◆ Your assignment ◆
Can you format every non-blank line of the entries below as a Markdown table with a Row column that numbers each line and a Line column that holds it, and leave the pictures out of your answer?

◆ Exercise material ◆
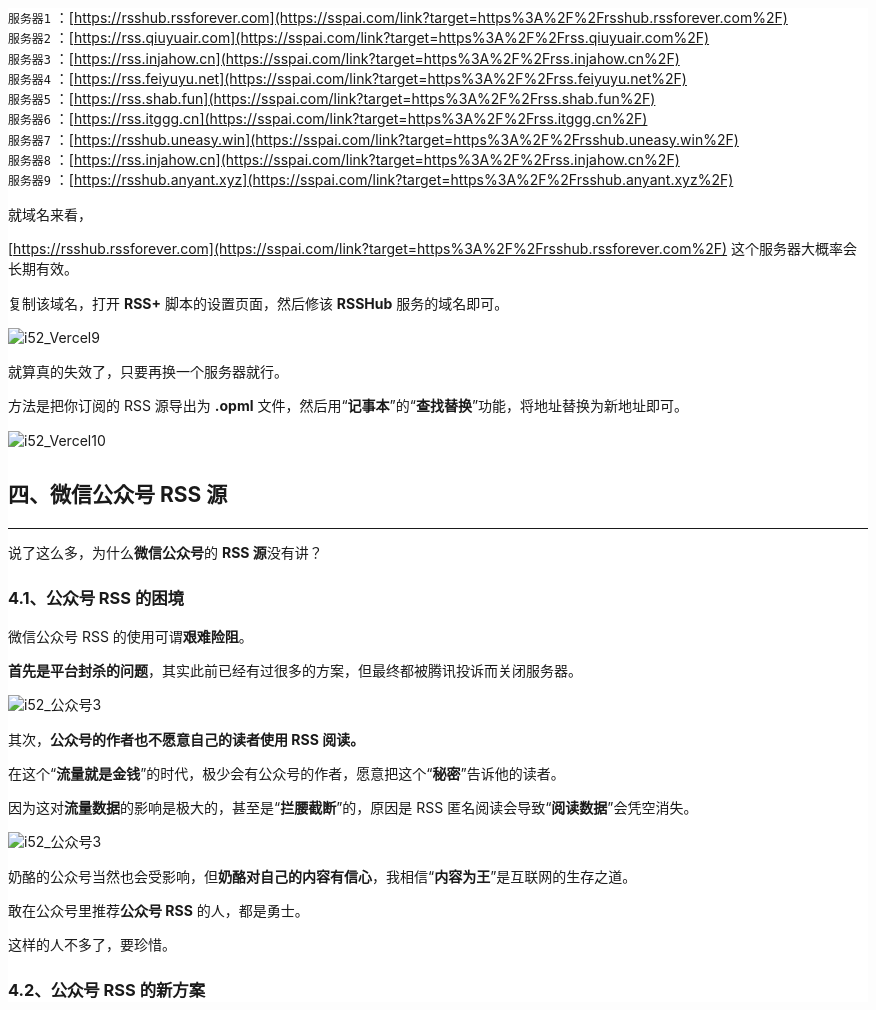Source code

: `服务器1` ：[https://rsshub.rssforever.com](https://sspai.com/link?target=https%3A%2F%2Frsshub.rssforever.com%2F)  
`服务器2` ：[https://rss.qiuyuair.com](https://sspai.com/link?target=https%3A%2F%2Frss.qiuyuair.com%2F)   
`服务器3` ：[https://rss.injahow.cn](https://sspai.com/link?target=https%3A%2F%2Frss.injahow.cn%2F)   
`服务器4` ：[https://rss.feiyuyu.net](https://sspai.com/link?target=https%3A%2F%2Frss.feiyuyu.net%2F)   
`服务器5` ：[https://rss.shab.fun](https://sspai.com/link?target=https%3A%2F%2Frss.shab.fun%2F)   
`服务器6` ：[https://rss.itggg.cn](https://sspai.com/link?target=https%3A%2F%2Frss.itggg.cn%2F)   
`服务器7` ：[https://rsshub.uneasy.win](https://sspai.com/link?target=https%3A%2F%2Frsshub.uneasy.win%2F)   
`服务器8` ：[https://rss.injahow.cn](https://sspai.com/link?target=https%3A%2F%2Frss.injahow.cn%2F)   
`服务器9` ：[https://rsshub.anyant.xyz](https://sspai.com/link?target=https%3A%2F%2Frsshub.anyant.xyz%2F)

就域名来看，

[https://rsshub.rssforever.com](https://sspai.com/link?target=https%3A%2F%2Frsshub.rssforever.com%2F) 这个服务器大概率会长期有效。

复制该域名，打开 **RSS+** 脚本的设置页面，然后修该 **RSSHub** 服务的域名即可。

![i52_Vercel9](https://proxy-prod.omnivore-image-cache.app/0x0,sax9TgKl3YuSjcCIpXVvAzqqjUXg3MzEfMnl28O8PYKU/https://cdn.sspai.com/2022/08/24/article/0710286515fa919c7178dc471755a3fc?imageView2/2/w/1120/q/90/interlace/1/ignore-error/1)

就算真的失效了，只要再换一个服务器就行。

方法是把你订阅的 RSS 源导出为 **.opml** 文件，然后用“**记事本**”的“**查找替换**”功能，将地址替换为新地址即可。

![i52_Vercel10](https://proxy-prod.omnivore-image-cache.app/0x0,sDVOlZWOLFAACJP73zzLtvlAov1fIElZqq5hivWvd8Xc/https://cdn.sspai.com/2022/08/24/article/8be196190b59dcdb1cbd9a9ad8d65643?imageView2/2/w/1120/q/90/interlace/1/ignore-error/1)

## **四、微信公众号 RSS 源**

---

说了这么多，为什么**微信公众号**的 **RSS 源**没有讲？

### **4.1、公众号 RSS 的困境**

微信公众号 RSS 的使用可谓**艰难险阻**。

**首先是平台封杀的问题**，其实此前已经有过很多的方案，但最终都被腾讯投诉而关闭服务器。

![i52_公众号3](https://proxy-prod.omnivore-image-cache.app/0x0,so20a4wqDyL7d_unGm3H7DkPbfMQgtiIBv-ASy9Bx_fo/https://cdn.sspai.com/2022/08/24/article/3a9da26ba07b0408993a5cc1a6498be6?imageView2/2/w/1120/q/90/interlace/1/ignore-error/1)

其次，**公众号的作者也不愿意自己的读者使用 RSS 阅读。**

在这个“**流量就是金钱**”的时代，极少会有公众号的作者，愿意把这个“**秘密**”告诉他的读者。

因为这对**流量数据**的影响是极大的，甚至是“**拦腰截断**”的，原因是 RSS 匿名阅读会导致“**阅读数据**”会凭空消失。

![i52_公众号3](https://proxy-prod.omnivore-image-cache.app/0x0,srAcBU-hiHv_1GZpQPk_tlydWQ2zPQtHH46I5Ke9AaO8/https://cdn.sspai.com/2022/08/24/article/efca7cc11162d4277fadb3f506eb3ca3?imageView2/2/w/1120/q/90/interlace/1/ignore-error/1)

奶酪的公众号当然也会受影响，但**奶酪对自己的内容有信心**，我相信“**内容为王**”是互联网的生存之道。

敢在公众号里推荐**公众号 RSS** 的人，都是勇士。

这样的人不多了，要珍惜。

### **4.2、公众号 RSS 的新方案**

◆ Finished task ◆
| Row | Line |
|---|---|
| 1 | Source code |
| 2 | : `服务器1` ：[https://rsshub.rssforever.com](https://sspai.com/link?target=https%3A%2F%2Frsshub.rssforever.com%2F)   |
| 3 | `服务器2` ：[https://rss.qiuyuair.com](https://sspai.com/link?target=https%3A%2F%2Frss.qiuyuair.com%2F)    |
| 4 | `服务器3` ：[https://rss.injahow.cn](https://sspai.com/link?target=https%3A%2F%2Frss.injahow.cn%2F)    |
| 5 | `服务器4` ：[https://rss.feiyuyu.net](https://sspai.com/link?target=https%3A%2F%2Frss.feiyuyu.net%2F)    |
| 6 | `服务器5` ：[https://rss.shab.fun](https://sspai.com/link?target=https%3A%2F%2Frss.shab.fun%2F)    |
| 7 | `服务器6` ：[https://rss.itggg.cn](https://sspai.com/link?target=https%3A%2F%2Frss.itggg.cn%2F)    |
| 8 | `服务器7` ：[https://rsshub.uneasy.win](https://sspai.com/link?target=https%3A%2F%2Frsshub.uneasy.win%2F)    |
| 9 | `服务器8` ：[https://rss.injahow.cn](https://sspai.com/link?target=https%3A%2F%2Frss.injahow.cn%2F)    |
| 10 | `服务器9` ：[https://rsshub.anyant.xyz](https://sspai.com/link?target=https%3A%2F%2Frsshub.anyant.xyz%2F) |
| 11 | 就域名来看， |
| 12 | [https://rsshub.rssforever.com](https://sspai.com/link?target=https%3A%2F%2Frsshub.rssforever.com%2F) 这个服务器大概率会长期有效。 |
| 13 | 复制该域名，打开 **RSS+** 脚本的设置页面，然后修该 **RSSHub** 服务的域名即可。 |
| 14 | ![i52_Vercel9](https://proxy-prod.omnivore-image-cache.app/0x0,sax9TgKl3YuSjcCIpXVvAzqqjUXg3MzEfMnl28O8PYKU/https://cdn.sspai.com/2022/08/24/article/0710286515fa919c7178dc471755a3fc?imageView2/2/w/1120/q/90/interlace/1/ignore-error/1) |
| 15 | 就算真的失效了，只要再换一个服务器就行。 |
| 16 | 方法是把你订阅的 RSS 源导出为 **.opml** 文件，然后用“**记事本**”的“**查找替换**”功能，将地址替换为新地址即可。 |
| 17 | ![i52_Vercel10](https://proxy-prod.omnivore-image-cache.app/0x0,sDVOlZWOLFAACJP73zzLtvlAov1fIElZqq5hivWvd8Xc/https://cdn.sspai.com/2022/08/24/article/8be196190b59dcdb1cbd9a9ad8d65643?imageView2/2/w/1120/q/90/interlace/1/ignore-error/1) |
| 18 | ## **四、微信公众号 RSS 源** |
| 19 | --- |
| 20 | 说了这么多，为什么**微信公众号**的 **RSS 源**没有讲？ |
| 21 | ### **4.1、公众号 RSS 的困境** |
| 22 | 微信公众号 RSS 的使用可谓**艰难险阻**。 |
| 23 | **首先是平台封杀的问题**，其实此前已经有过很多的方案，但最终都被腾讯投诉而关闭服务器。 |
| 24 | ![i52_公众号3](https://proxy-prod.omnivore-image-cache.app/0x0,so20a4wqDyL7d_unGm3H7DkPbfMQgtiIBv-ASy9Bx_fo/https://cdn.sspai.com/2022/08/24/article/3a9da26ba07b0408993a5cc1a6498be6?imageView2/2/w/1120/q/90/interlace/1/ignore-error/1) |
| 25 | 其次，**公众号的作者也不愿意自己的读者使用 RSS 阅读。** |
| 26 | 在这个“**流量就是金钱**”的时代，极少会有公众号的作者，愿意把这个“**秘密**”告诉他的读者。 |
| 27 | 因为这对**流量数据**的影响是极大的，甚至是“**拦腰截断**”的，原因是 RSS 匿名阅读会导致“**阅读数据**”会凭空消失。 |
| 28 | ![i52_公众号3](https://proxy-prod.omnivore-image-cache.app/0x0,srAcBU-hiHv_1GZpQPk_tlydWQ2zPQtHH46I5Ke9AaO8/https://cdn.sspai.com/2022/08/24/article/efca7cc11162d4277fadb3f506eb3ca3?imageView2/2/w/1120/q/90/interlace/1/ignore-error/1) |
| 29 | 奶酪的公众号当然也会受影响，但**奶酪对自己的内容有信心**，我相信“**内容为王**”是互联网的生存之道。 |
| 30 | 敢在公众号里推荐**公众号 RSS** 的人，都是勇士。 |
| 31 | 这样的人不多了，要珍惜。 |
| 32 | ### **4.2、公众号 RSS 的新方案** |